What you are asked to do: In the entries below, which lines run from the one containing "molecular level. This" to the one containing "Department are achieved."? Copy exactly those lines, ends included, and no others.

[Material for this task Boundary: Start]

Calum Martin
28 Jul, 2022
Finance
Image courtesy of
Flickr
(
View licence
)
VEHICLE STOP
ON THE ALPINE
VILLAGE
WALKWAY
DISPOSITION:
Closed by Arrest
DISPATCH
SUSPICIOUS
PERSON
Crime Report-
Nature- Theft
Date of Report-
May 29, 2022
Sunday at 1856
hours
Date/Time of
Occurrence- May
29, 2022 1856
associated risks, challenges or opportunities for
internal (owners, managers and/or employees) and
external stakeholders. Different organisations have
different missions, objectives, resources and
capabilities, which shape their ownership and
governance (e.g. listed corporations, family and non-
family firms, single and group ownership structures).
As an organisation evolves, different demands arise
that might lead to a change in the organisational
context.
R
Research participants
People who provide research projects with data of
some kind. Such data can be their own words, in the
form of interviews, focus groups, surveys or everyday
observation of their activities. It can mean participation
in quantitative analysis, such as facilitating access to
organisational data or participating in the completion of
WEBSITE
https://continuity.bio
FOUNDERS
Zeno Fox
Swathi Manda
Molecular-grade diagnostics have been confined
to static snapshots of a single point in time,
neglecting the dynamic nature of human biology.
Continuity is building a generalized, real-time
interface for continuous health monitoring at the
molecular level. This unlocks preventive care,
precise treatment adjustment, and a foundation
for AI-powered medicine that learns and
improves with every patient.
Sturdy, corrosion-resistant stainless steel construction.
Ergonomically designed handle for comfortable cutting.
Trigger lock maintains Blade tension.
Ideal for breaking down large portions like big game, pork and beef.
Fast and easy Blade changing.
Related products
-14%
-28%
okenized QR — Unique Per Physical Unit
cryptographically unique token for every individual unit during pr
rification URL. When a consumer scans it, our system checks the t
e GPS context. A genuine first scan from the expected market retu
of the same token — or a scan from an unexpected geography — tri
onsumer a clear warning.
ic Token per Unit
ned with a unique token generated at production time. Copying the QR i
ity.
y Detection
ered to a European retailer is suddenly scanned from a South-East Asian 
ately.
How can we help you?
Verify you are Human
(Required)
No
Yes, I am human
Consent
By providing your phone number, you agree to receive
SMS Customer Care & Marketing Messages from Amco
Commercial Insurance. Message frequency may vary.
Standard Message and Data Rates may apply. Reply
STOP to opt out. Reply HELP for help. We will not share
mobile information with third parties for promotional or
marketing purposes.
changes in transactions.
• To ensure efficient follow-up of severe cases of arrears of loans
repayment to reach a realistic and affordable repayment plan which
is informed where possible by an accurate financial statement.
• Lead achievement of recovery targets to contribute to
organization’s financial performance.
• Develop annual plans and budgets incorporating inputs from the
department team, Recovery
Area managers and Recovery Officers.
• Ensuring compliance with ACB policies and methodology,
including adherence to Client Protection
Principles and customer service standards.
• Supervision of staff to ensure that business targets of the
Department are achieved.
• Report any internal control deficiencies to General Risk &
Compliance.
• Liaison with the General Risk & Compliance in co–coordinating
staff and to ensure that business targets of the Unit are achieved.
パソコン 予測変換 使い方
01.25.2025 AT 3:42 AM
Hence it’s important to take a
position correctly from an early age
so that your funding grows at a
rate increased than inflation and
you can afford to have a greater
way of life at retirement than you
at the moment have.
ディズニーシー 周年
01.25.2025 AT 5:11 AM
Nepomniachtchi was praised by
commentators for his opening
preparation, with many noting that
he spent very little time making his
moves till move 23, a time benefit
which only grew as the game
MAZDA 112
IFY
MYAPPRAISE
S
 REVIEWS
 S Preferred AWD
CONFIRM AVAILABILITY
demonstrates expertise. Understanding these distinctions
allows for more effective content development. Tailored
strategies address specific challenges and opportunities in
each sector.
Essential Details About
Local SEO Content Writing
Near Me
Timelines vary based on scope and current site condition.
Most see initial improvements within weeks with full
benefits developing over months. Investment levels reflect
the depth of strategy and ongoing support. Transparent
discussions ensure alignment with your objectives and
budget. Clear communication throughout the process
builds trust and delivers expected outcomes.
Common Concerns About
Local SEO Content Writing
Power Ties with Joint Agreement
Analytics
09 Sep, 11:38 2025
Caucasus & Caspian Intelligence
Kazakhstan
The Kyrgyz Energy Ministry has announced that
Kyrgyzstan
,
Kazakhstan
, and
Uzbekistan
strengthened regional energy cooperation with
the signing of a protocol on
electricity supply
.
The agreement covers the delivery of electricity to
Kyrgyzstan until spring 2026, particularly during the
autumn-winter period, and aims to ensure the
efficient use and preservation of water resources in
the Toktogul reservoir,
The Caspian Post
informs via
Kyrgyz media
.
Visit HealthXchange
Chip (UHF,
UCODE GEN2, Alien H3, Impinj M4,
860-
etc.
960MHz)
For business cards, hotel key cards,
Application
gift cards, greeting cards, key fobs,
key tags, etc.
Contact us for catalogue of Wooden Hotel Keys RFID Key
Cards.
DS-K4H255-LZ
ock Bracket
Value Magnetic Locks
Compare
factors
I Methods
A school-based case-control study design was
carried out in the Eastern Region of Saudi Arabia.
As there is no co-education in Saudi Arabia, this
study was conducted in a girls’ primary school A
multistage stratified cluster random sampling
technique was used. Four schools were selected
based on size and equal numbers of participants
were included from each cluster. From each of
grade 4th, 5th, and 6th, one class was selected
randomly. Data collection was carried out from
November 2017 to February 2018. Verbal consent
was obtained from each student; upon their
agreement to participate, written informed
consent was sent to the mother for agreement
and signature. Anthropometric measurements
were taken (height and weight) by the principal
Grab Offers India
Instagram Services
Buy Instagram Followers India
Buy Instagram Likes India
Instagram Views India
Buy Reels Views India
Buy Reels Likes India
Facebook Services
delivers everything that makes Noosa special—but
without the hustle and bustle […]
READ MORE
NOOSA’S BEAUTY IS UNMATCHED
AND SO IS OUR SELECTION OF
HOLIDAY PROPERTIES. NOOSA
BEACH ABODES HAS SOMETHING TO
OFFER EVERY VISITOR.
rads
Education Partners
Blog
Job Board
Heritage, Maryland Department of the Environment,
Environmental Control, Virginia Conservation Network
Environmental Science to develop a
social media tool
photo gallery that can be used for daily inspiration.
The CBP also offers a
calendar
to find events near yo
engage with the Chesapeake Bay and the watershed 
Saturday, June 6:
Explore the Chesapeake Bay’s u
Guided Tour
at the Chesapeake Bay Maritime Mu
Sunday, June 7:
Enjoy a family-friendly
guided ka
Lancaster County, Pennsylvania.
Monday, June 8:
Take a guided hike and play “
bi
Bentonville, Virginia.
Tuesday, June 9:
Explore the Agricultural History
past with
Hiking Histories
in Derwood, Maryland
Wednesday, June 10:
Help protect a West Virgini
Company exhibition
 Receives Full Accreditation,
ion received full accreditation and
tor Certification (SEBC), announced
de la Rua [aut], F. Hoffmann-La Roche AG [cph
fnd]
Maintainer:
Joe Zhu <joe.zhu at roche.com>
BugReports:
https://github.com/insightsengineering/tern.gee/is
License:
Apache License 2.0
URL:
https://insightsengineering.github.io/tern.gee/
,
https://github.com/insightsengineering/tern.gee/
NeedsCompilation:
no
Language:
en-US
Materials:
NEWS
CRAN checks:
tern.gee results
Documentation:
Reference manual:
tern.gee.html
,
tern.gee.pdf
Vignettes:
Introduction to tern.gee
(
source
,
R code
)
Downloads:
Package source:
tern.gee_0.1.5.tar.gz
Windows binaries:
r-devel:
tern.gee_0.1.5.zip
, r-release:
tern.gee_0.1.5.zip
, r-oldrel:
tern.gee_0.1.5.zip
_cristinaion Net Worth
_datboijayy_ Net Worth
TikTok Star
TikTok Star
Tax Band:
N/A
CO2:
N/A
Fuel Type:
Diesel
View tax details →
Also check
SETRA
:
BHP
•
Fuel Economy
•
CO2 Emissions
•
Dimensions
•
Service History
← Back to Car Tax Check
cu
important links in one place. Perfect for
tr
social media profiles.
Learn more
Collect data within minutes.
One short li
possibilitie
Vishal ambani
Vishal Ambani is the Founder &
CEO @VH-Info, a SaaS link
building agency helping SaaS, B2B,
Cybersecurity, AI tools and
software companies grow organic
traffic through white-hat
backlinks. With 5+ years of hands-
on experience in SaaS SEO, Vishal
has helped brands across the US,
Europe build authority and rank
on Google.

[Material for this task Boundary: End]

Expected output:
molecular level. This unlocks preventive care,
precise treatment adjustment, and a foundation
for AI-powered medicine that learns and
improves with every patient.
Sturdy, corrosion-resistant stainless steel construction.
Ergonomically designed handle for comfortable cutting.
Trigger lock maintains Blade tension.
Ideal for breaking down large portions like big game, pork and beef.
Fast and easy Blade changing.
Related products
-14%
-28%
okenized QR — Unique Per Physical Unit
cryptographically unique token for every individual unit during pr
rification URL. When a consumer scans it, our system checks the t
e GPS context. A genuine first scan from the expected market retu
of the same token — or a scan from an unexpected geography — tri
onsumer a clear warning.
ic Token per Unit
ned with a unique token generated at production time. Copying the QR i
ity.
y Detection
ered to a European retailer is suddenly scanned from a South-East Asian 
ately.
How can we help you?
Verify you are Human
(Required)
No
Yes, I am human
Consent
By providing your phone number, you agree to receive
SMS Customer Care & Marketing Messages from Amco
Commercial Insurance. Message frequency may vary.
Standard Message and Data Rates may apply. Reply
STOP to opt out. Reply HELP for help. We will not share
mobile information with third parties for promotional or
marketing purposes.
changes in transactions.
• To ensure efficient follow-up of severe cases of arrears of loans
repayment to reach a realistic and affordable repayment plan which
is informed where possible by an accurate financial statement.
• Lead achievement of recovery targets to contribute to
organization’s financial performance.
• Develop annual plans and budgets incorporating inputs from the
department team, Recovery
Area managers and Recovery Officers.
• Ensuring compliance with ACB policies and methodology,
including adherence to Client Protection
Principles and customer service standards.
• Supervision of staff to ensure that business targets of the
Department are achieved.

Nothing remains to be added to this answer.